Mike’s attitude is consummately Canadian. His adultery isn’t actually adultery to him because he wore his jockey shorts while he was doing it, just like to his United Church, its genocide of little children isn’t actually genocide because it wore what it considered a good intention. Lying to ourselves seems to be a national pastime here in the Great White North, which tends to happen in a killing zone.

The time after the orgasmic frenzy of a war, whether foreign or domestic, is always one of post-coital reflection. And the other day I stumbled across a remarkably precise description of today’s blithely self-assuring mood of bogus “reconciliation” in Canada, now that it is pretending to look at the mass graves of its little brown victims. It’s a passage from the autobiography of American playwright Arthur Miller, who describes what he saw as the self-delusion into which his country plunged soon after its own genocidal war in Vietnam. He writes,

“In time, after the conflict, the system would invent a redemption, cooking it up like a movie script out of the longings of the audience. What had become common tragic knowledge was carefully rewritten by experts in denial who gave us in myth the victory that eluded us in reality. Our pain was apparently too great to bear if untempered by the merest meaning, and so the doors were thrown open to an orgy of sentimental self-appreciation, and we were ‘standing tall again’ on the same quicksand of unreality as ever. The monumentalized dead were imagined rather than mourned, and avoidance was the survivors’ lot. It was as though our people had witnessed something so repulsive, so inexplicable for us to have done, that we could not acknowledge the casting away of so many lives. Instead, we found solace in a show business performance that reassured us of greatness reborn, and spoke over and over of an alleged ‘national healing’, as if to convince ourselves of something not there.”

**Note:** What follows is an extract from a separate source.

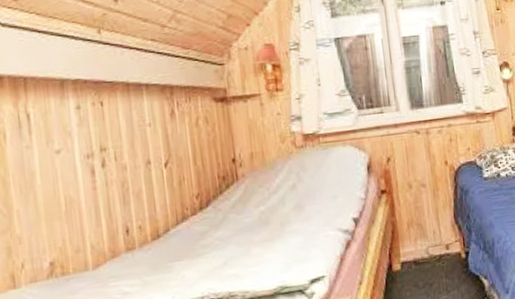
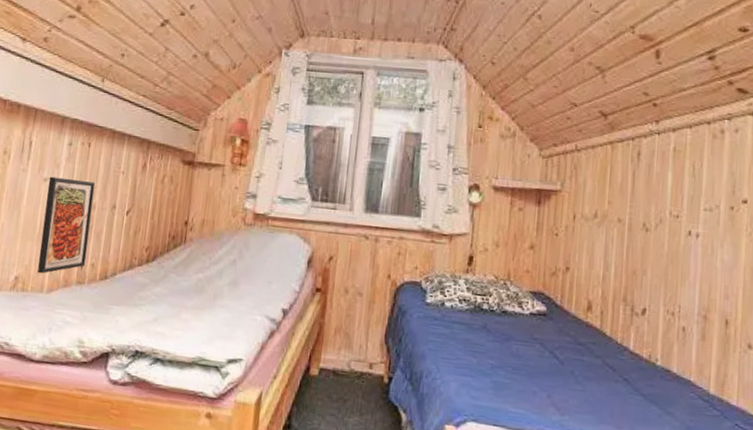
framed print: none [62,142,131,252] -> present [38,176,96,274]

Personally, this understanding goes far to explain why I am still an exiled pariah in my own land, even after my exposure of our homegrown war crimes has been vindicated. Pale Canadians still cling to their national self-image as that of a civilized, well-intentioned people, because the alternative would mean to let slip the mask and see the ugly reflection in the mirror. The same desperate delusion explains why most of us long for a return to an imagined pre-COVID “good old days” that in truth existed only for the privileged beneficiaries of massive race murder in Canada

Absolving ourselves of our own crimes never resolves anything; it only speeds our demise. Because we cannot come to terms with something we have never understood – namely, ourselves.